Others were supportive, saying there is no other way to balance the state’s budget. Rep. John Kavanagh, a Fountain Hills Republican, said Arizona is one of the few states that provides health care for people who earn up to 100 percent of the federal poverty level, an “over-generous” amount that Kavanagh said voters approved in 2000 because they were misled into believing that money from the state’s legal settlement with tobacco companies would cover the expenses.
“It’s long overdue,” Kavanagh said. “I think the voters should be able to re-evaluate it based on the actual reality.”
Brewer has spent much of the past year advocating for changes to Proposition 105, the Voter Protection Act, which strictly limits lawmakers’ ability to tamper with voter mandates. If voters give the Legislature more leeway regarding Prop. 105, lawmakers could make some of the proposed changes to AHCCCS.

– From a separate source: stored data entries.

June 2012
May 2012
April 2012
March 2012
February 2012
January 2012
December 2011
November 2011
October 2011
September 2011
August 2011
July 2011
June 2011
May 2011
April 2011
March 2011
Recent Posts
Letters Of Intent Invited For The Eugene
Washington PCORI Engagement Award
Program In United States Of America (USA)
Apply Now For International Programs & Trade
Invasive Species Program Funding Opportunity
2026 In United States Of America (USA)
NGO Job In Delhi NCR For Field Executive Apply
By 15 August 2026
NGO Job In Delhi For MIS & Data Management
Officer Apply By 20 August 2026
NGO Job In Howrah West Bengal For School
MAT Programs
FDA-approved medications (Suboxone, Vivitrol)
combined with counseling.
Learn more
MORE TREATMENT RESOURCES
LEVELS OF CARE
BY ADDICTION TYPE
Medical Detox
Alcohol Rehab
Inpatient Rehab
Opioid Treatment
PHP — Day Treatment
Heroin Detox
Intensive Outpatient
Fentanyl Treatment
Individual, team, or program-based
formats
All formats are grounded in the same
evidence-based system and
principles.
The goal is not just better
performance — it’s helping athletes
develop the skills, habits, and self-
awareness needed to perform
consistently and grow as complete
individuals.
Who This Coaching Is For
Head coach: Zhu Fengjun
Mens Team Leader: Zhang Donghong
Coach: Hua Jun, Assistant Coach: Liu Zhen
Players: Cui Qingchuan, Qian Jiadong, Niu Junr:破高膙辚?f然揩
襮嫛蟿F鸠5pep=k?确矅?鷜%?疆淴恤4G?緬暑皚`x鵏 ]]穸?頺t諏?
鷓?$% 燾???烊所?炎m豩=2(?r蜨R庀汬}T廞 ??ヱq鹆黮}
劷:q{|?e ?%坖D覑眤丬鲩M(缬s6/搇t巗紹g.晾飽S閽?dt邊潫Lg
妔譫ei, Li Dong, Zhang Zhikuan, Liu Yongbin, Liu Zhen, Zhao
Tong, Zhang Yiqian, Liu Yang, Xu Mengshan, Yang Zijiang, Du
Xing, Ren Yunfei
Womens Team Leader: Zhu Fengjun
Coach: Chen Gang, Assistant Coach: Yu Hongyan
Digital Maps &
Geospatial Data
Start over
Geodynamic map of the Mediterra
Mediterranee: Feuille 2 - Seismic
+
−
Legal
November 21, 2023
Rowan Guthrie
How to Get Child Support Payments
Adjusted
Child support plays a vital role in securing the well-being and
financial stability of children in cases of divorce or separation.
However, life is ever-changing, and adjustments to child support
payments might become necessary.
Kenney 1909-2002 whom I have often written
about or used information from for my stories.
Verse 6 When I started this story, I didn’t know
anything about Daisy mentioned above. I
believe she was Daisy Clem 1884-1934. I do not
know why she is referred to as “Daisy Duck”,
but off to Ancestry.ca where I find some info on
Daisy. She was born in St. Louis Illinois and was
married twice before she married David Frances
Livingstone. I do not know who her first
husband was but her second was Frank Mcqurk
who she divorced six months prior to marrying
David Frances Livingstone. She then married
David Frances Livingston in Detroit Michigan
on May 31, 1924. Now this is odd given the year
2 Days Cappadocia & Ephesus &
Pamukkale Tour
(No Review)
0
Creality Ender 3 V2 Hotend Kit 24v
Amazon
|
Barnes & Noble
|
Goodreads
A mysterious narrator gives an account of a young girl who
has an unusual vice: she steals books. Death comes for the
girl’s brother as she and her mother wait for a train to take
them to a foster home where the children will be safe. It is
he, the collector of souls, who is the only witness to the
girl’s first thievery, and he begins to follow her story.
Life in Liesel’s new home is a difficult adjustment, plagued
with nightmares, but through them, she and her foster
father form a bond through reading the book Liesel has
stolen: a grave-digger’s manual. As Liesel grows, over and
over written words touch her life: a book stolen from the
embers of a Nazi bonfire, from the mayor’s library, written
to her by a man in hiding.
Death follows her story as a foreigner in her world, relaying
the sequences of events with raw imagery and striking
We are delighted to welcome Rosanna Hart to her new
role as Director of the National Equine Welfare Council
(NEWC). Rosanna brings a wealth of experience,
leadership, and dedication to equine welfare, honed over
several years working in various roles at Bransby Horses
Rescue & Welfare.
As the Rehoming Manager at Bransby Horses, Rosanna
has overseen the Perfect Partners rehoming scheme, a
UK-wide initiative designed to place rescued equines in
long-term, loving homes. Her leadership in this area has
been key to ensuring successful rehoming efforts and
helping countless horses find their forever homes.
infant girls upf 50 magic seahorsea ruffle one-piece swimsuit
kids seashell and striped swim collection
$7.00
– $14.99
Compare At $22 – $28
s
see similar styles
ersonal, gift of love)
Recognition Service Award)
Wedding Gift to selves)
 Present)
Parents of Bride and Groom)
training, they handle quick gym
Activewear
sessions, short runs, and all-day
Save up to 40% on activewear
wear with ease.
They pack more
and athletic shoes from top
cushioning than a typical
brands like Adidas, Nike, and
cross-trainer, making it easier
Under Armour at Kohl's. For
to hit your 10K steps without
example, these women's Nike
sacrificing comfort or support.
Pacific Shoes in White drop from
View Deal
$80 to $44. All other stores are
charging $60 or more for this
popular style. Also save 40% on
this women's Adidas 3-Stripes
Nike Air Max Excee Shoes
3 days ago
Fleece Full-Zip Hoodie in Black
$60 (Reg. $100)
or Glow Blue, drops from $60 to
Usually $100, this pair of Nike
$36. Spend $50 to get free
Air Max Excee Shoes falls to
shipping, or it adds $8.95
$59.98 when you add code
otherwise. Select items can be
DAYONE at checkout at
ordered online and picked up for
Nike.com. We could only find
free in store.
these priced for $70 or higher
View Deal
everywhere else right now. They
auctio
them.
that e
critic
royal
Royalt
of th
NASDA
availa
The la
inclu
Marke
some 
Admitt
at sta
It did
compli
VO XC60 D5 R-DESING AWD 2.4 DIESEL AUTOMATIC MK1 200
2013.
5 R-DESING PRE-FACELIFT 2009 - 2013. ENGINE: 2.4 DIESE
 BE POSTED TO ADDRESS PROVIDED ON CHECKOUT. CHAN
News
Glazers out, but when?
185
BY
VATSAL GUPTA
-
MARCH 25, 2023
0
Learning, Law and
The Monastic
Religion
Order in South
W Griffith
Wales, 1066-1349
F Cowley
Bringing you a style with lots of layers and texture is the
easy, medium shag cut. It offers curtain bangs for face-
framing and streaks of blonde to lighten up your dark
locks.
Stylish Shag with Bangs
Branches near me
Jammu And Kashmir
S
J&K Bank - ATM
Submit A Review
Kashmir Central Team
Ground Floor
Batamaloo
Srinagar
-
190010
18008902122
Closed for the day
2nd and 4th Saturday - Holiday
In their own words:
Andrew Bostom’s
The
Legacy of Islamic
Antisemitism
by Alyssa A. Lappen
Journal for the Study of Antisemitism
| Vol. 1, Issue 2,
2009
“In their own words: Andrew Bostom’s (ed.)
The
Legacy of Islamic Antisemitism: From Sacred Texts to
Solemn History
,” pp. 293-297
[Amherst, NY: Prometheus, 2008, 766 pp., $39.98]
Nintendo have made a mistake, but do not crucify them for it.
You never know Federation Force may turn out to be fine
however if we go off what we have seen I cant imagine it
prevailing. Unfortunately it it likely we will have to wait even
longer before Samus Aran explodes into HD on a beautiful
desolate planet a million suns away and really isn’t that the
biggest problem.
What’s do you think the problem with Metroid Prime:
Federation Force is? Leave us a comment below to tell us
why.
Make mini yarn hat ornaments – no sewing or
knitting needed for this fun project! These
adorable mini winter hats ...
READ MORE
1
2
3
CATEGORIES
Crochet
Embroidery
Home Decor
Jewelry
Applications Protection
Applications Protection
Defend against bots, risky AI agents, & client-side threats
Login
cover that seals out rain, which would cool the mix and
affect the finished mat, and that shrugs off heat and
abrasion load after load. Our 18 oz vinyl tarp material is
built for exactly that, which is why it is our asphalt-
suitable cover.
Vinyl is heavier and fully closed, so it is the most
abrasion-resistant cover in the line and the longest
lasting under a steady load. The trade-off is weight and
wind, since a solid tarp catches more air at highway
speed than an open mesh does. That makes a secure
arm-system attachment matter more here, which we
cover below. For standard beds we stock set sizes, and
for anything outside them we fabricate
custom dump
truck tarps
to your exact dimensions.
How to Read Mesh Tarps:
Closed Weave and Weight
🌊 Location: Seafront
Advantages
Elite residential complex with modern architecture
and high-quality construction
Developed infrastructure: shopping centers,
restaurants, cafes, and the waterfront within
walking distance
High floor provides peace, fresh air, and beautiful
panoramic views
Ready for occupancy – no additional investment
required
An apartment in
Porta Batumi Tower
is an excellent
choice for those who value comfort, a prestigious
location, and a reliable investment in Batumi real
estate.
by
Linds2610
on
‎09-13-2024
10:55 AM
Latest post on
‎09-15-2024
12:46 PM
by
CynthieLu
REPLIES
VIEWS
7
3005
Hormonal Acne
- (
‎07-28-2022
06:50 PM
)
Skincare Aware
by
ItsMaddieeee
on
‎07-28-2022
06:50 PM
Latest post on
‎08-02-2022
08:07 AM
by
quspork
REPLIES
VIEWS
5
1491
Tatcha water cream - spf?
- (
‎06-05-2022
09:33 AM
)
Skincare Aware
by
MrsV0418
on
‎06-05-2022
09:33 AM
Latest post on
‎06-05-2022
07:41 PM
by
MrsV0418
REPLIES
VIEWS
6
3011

At the same time, voters may reject changes to AHCCCS coverage and to Prop. 105. That would leave Arizona facing the same fiscal problems it has now.
John Rivers, president of the Arizona Hospital and Healthcare Association, said he doubts voters would approve a rollback of AHCCCS coverage, and he said his organization will urge lawmakers not to refer the issue to the ballot.
But Rivers said he agrees that AHCCCS needs a new funding source to make up for the shortfall in tobacco money, and he said the Arizona Hospital and Healthcare Association has pledged to help find a new funding mechanism.
“We need to do something dramatically different. But I don’t agree that part of the solution should be stripping health care coverage from poor people who already have it,” Rivers said.
The new restrictions on mental health coverage, combined with the proposed eligibility standards for AHCCCS would strip about 15,000 patients with serious mental illnesses of coverage, Humble said. Because the proposal would likely conflict with the Arizona Supreme Court’s ruling in the landmark mental health case, Arnold v. Sarn, Humble said the Legislature would have to make changes to state statute.